A computing device typically executes software referred to as an “operating system” to provide an environment in which programs or other executables, generally referred to as “software applications,” may execute. The operating system manages the hardware resources of the computing device, and typically presents what is referred to as an application programming interface (API) with the software applications interact to utilize the underlying hardware resources provided by the computing devices. The hardware resources typically include storage devices (e.g., hard drives, compact disc drives, and digital video disc drives), memories (e.g., random access memory, dynamic random access memory, and static random access memory), graphics cards, card readers, printers, keyboards, mice, network interfaces or any other type of hardware provided by or included within computing devices. The applications generally invoke one or more functions provided by the API to access this hardware through the operating system. The operating system generally manages any interrupts, exceptions and faults that result from such function calls and otherwise acts as an intermediary between the applications and the underlying hardware.

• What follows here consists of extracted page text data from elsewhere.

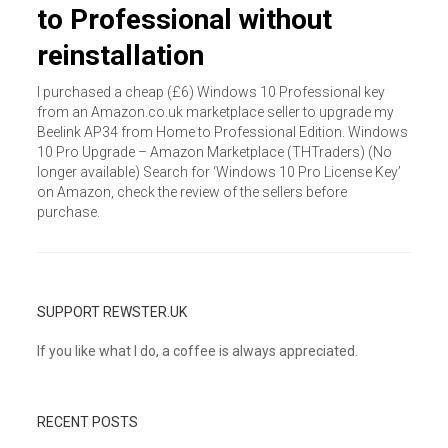
to Professional without
reinstallation
I purchased a cheap (£6) Windows 10 Professional key
from an Amazon.co.uk marketplace seller to upgrade my
Beelink AP34 from Home to Professional Edition. Windows
10 Pro Upgrade – Amazon Marketplace (THTraders) (No
longer available) Search for ‘Windows 10 Pro License Key’
on Amazon, check the review of the sellers before
purchase.
SUPPORT REWSTER.UK
If you like what I do, a coffee is always appreciated.
RECENT POSTS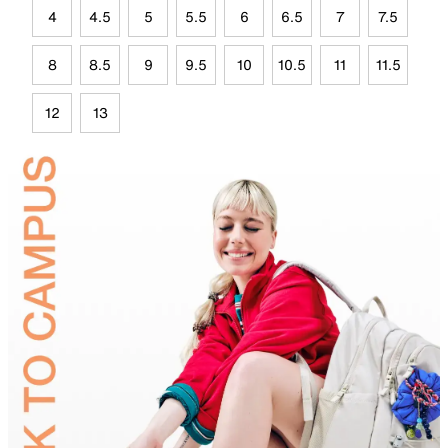
4
4.5
5
5.5
6
6.5
7
7.5
8
8.5
9
9.5
10
10.5
11
11.5
12
13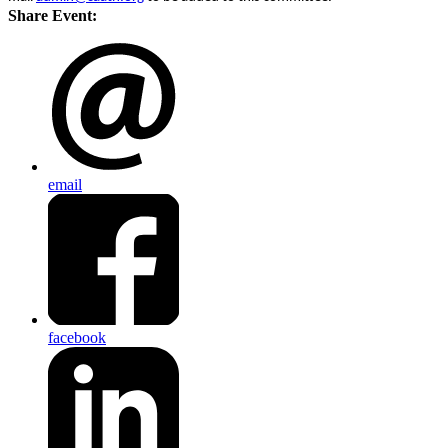
Share Event:
email
facebook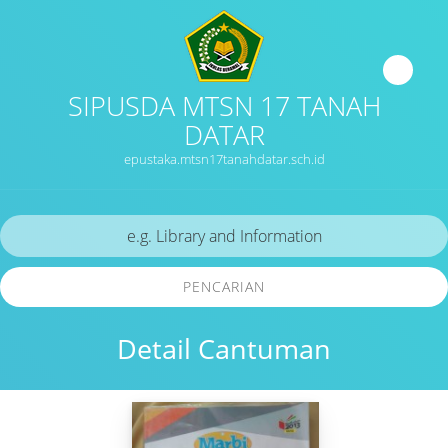
SIPUSDA MTSN 17 TANAH
DATAR
epustaka.mtsn17tanahdatar.sch.id
PENCARIAN
Detail Cantuman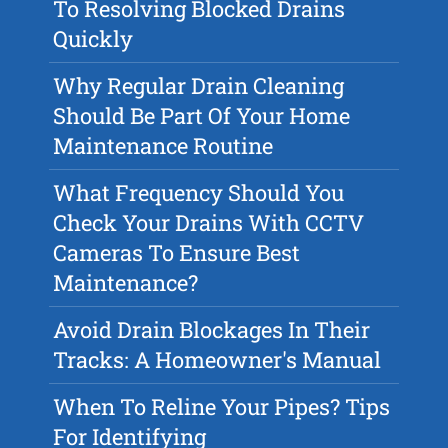
To Resolving Blocked Drains
Quickly
Why Regular Drain Cleaning
Should Be Part Of Your Home
Maintenance Routine
What Frequency Should You
Check Your Drains With CCTV
Cameras To Ensure Best
Maintenance?
Avoid Drain Blockages In Their
Tracks: A Homeowner's Manual
When To Reline Your Pipes? Tips
For Identifying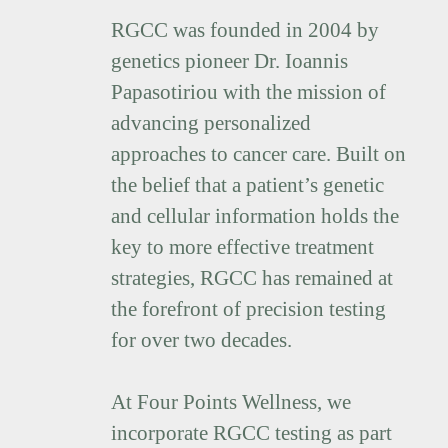
RGCC was founded in 2004 by
genetics pioneer Dr. Ioannis
Papasotiriou with the mission of
advancing personalized
approaches to cancer care. Built on
the belief that a patient’s genetic
and cellular information holds the
key to more effective treatment
strategies, RGCC has remained at
the forefront of precision testing
for over two decades.
At Four Points Wellness, we
incorporate RGCC testing as part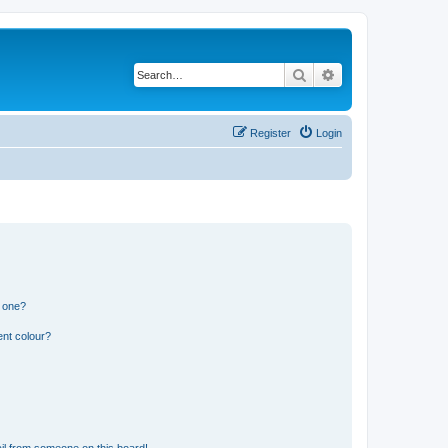
Search
Advanced search
Register
Login
n one?
ent colour?
il from someone on this board!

To provide the applications access to data stored to memories and storage devices, the operating system typically includes internal software that provides one or more file systems. A file system is a logical construct that defines the manner in which data is stored on media, such as permanent storage devices accessible to the computing system. Typically, the file system components of the operating system operates on discrete portions of data referred to as files and organizes these files into a hierarchical structure for the storage, organization, manipulation and retrieval by the operating system. The hierarchical structure is generally defined in terms of directories (or so-called “folders”) and sub-directories (so-called “sub-folders”). The file system maps various physical areas of the underlying storage devices to the directories and sub-directories of the hierarchical structure and defines which areas are used to store which files and which areas are currently available to store additional files. For example, the file system may store data mapping at least a portion of a file to a particular sector of a hard drive, as well as, other metadata defining the file name, date of file creation, size of the file, and the like.
While operating systems are carefully constructed to provide a secure and consistent operating environment for the software applications, the operating system may experience faults that crash or otherwise prevent successful execution of the operating system. Faults that occur in the file system, for example, due to software errors or so-called “bugs” in the program code providing the file system of the operating system or transient faults in the device hardware, generally lead to total failure of the entire operating system as a result of the importance of the file system to stable execution of the operating system. To illustrate, a fault in the file system code may impact the mapping of data to areas of the memories and storage devices, which may effectively lead to loss of data. Consequently, in response to file system faults or other failures, if handled gracefully, the operating system typically, if handled gracefully, requests that the computing device be restarted to overcome the failure or, if not well handled, shuts down without much in the way of warning, forcing a restart of the computing device. This forced shutdown or restart impacts the usability of the computing device. In addition, the current state of software applications being executed by the operating system, as well as, some incremental user data not yet written to the storage devices may be lost. The operating system may attempt data recovery operations in an attempt to recover this lost application state data and incremental user data but these recovery operations are usually only partially successful.